ACF2 (Access Control Facility) is a commercial, discretionary access control software security system developed for the MVS (z/OS), VSE (z/VSE) and VM (z/VM) IBM mainframe operating systems by SKK, Inc. Barry Schrager, Eberhard Klemens, and Scott Krueger combined to develop ACF2 at London Life Insurance in London, Ontario in 1978. The "2" was added to the ACF2 name by Cambridge Systems (who had the North American marketing rights for the product) to differentiate it from the prototype, which was developed by Schrager and Klemens at the University of Illinois—the prototype name was ACF. The "2" also helped to distinguish the product from IBM's ACF/VTAM.
ACF2 was developed in response to IBM's RACF product (developed in 1976), which was IBM's answer to the 1974 SHARE Security and Data Management project's requirement whitepaper.

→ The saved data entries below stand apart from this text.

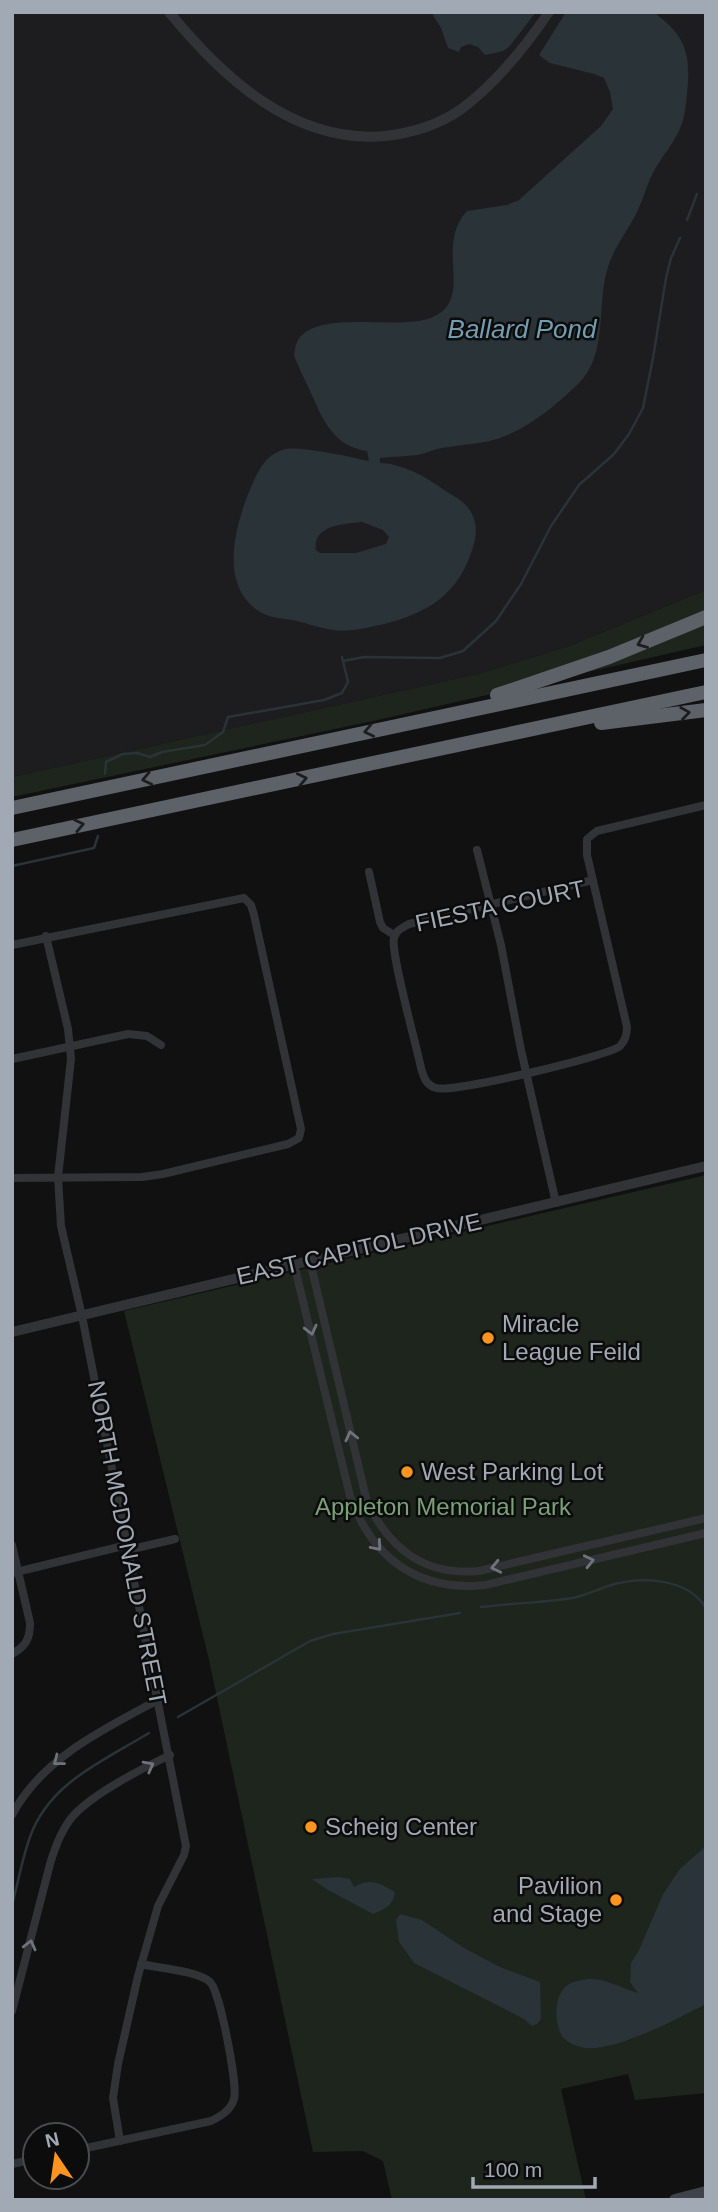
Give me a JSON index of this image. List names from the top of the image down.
{
  "streets": {
    "street": ["FIESTA COURT", "EAST CAPITOL DRIVE", "NORTH MCDONALD STREET"]
  },
  "crossings": [
    ["EAST CAPITOL DRIVE", "NORTH MCDONALD STREET"]
  ],
  "water": ["Ballard Pond"],
  "parks": ["Appleton Memorial Park"],
  "places": [
    "Miracle League Feild",
    "West Parking Lot",
    "Scheig Center",
    "Pavilion and Stage"
  ],
  "scale_bar": "100 m",
  "north": "top"
}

ACF2's design was guided by these requirements, taking a resource rule oriented approach. Unique to ACF2 were the concepts of "Protection by Default" and resource pattern masking.
As a result of the competitive tension between RACF and ACF2, IBM matured the SAF (Security Access Facility) interface in MVS (z/OS), which allowed any security product to process OS, third-party software and application security calls, enabling the mainframe to secure all facets of mainframe operations.
SKK and ACF2 were sold to UCCEL Corporation in 1986, which in turn was purchased by Computer Associates International, Inc. in 1987. CA Technologies now (2012) markets ACF2 as CA ACF2.